Saddam Hussein foi hoje, sexta-feira, posto a nú nas capas de dois jornais: no inglês “The Sun” e no norte-americano “New York Post”. O antigo ditador iraquiano é mostrado em roupa interior enquanto dobra um par de calças.

A reacção à fotografia foi imediata. Washington já prometeu uma investigação para tentar apurar responsabilidades quanto à autoria desta imagem, que mostra Saddam nas suas rotinas diárias enquanto prisioneiro. A rotina diária do antigo dirigente iraquiano foi exposta para milhões de pessoas em todo o mundo. Nas páginas interiores dos jornais, pode-se ver Saddam a dobrar umas calças na primeira página ou a lavar a própria roupa.

O “The Sun” e o “New York Post” afirmam ter recebido as fotos através de um oficial norte-americano que, contudo, não identificam. O “The Sun” cita fontes militares norte-americanas que dizem esperar que “as fotos contribuam para atingir o coração da resistência iraquiana”.

Um comunicado das forças militares norte-americanas afirma que as fotografias podem já ter um ano. Os militares adiantam, ainda, que as fotos violam directivas militares e possivelmente a Convenção de Genebra, no que se refere ao tratamento dos prisioneiros de guerra.

Entretanto, os advogados de Saddam Hussein já expressaram o seu repúdio pela publicação das imagens, que irá contra os mais elementares direitos humanos.

“Na nossa opinião, esta situação viola todos os acordos internacionais e a própria dignidade humana. Por isso, devemos processar os responsáveis por estas fotografias, porque se virmos bem podemos chegar à conclusão que elas foram tiradas dentro da prisão”, refere o advogado Ziad Khasawneth, da equipa de defesa de Saddam à Reuters.

As fotografias parecem servir um propósito bem definido: desacreditar a figura do antigo ditador de Bagdade.

Estratégia de propaganda

“Ou é uma estratégia do departamento militar norte-americano ou, se não o é, será ainda mais grave porque mostra como uma coisa desta envergadura escapa à alçada do Departamento de Defesa”, comenta Luís Santos, professor do Departamento de Ciências da Comunicação da Universidade do Minho (UM).

O professor, embora confesse ainda não ter visto a foto de Saddam, adianta que este caso parece ter muitas semelhanças com o anterior episódio na prisão de Abu Ghraib, onde se mostraram fotos de abusos infligidos aos detidos pelas tropas norte-americanas.

Luís Santos afirma que, na sua óptica, “uma fotografia com uma personalidade como Saddam nesta postura tem intrinsecamente valor noticioso.
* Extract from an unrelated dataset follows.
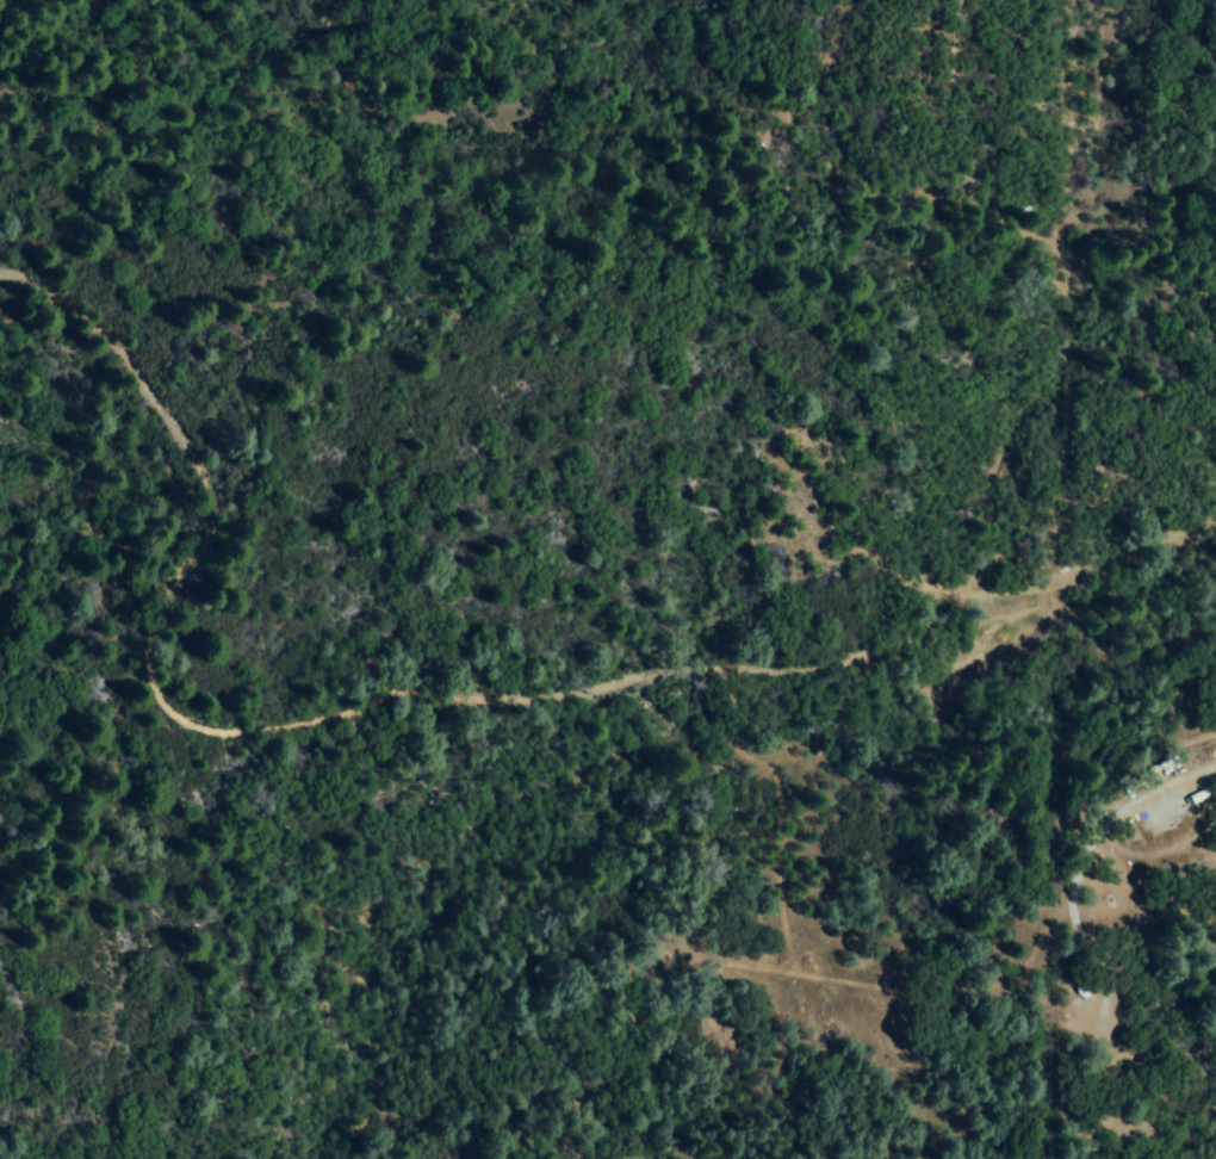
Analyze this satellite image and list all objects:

O problema é como ela é apresentada e enquadrada”, diz. No entanto, as capas do “The Sun” e do “New York Post” parecem contribuir mais para uma abordagem de puro entretenimento. “Se a foto viesse enquadrada por um texto que se referisse ao contexto de Saddam na prisão, como ele é tratado, teria certamente outra expressão. Assim sendo, é mais um exemplo de jornalismo gratuito”, afirma o professor da UM. Luís Santos ressalva que “convém admitir a hipótese de fotomontagem”.
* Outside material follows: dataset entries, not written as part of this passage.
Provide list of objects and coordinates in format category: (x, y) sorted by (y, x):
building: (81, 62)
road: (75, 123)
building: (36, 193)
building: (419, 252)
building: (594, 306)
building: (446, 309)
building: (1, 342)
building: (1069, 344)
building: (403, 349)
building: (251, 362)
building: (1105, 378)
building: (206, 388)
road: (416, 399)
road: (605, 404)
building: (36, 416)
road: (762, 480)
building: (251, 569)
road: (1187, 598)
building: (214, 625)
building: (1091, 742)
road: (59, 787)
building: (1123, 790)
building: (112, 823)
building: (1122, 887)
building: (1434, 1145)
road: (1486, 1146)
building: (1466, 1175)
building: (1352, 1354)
Entre as muitas hipóteses que este caso levanta, o facto de poder ser um simples exemplo de propaganda também é avançado pelo professor da UM. “Se isso é uma estratégia deliberada para afectar a moral dos grupos terroristas convém questionar porque é que o ‘The Sun’ foi o veículo desta camapanha”, diz.

Ambos os jornais são propriedade do barão dos “media” Rupert Murdoch que, durante a intervenção americana no Iraque se posicionou, deliberadamente, a favor da posição de George W. Bush.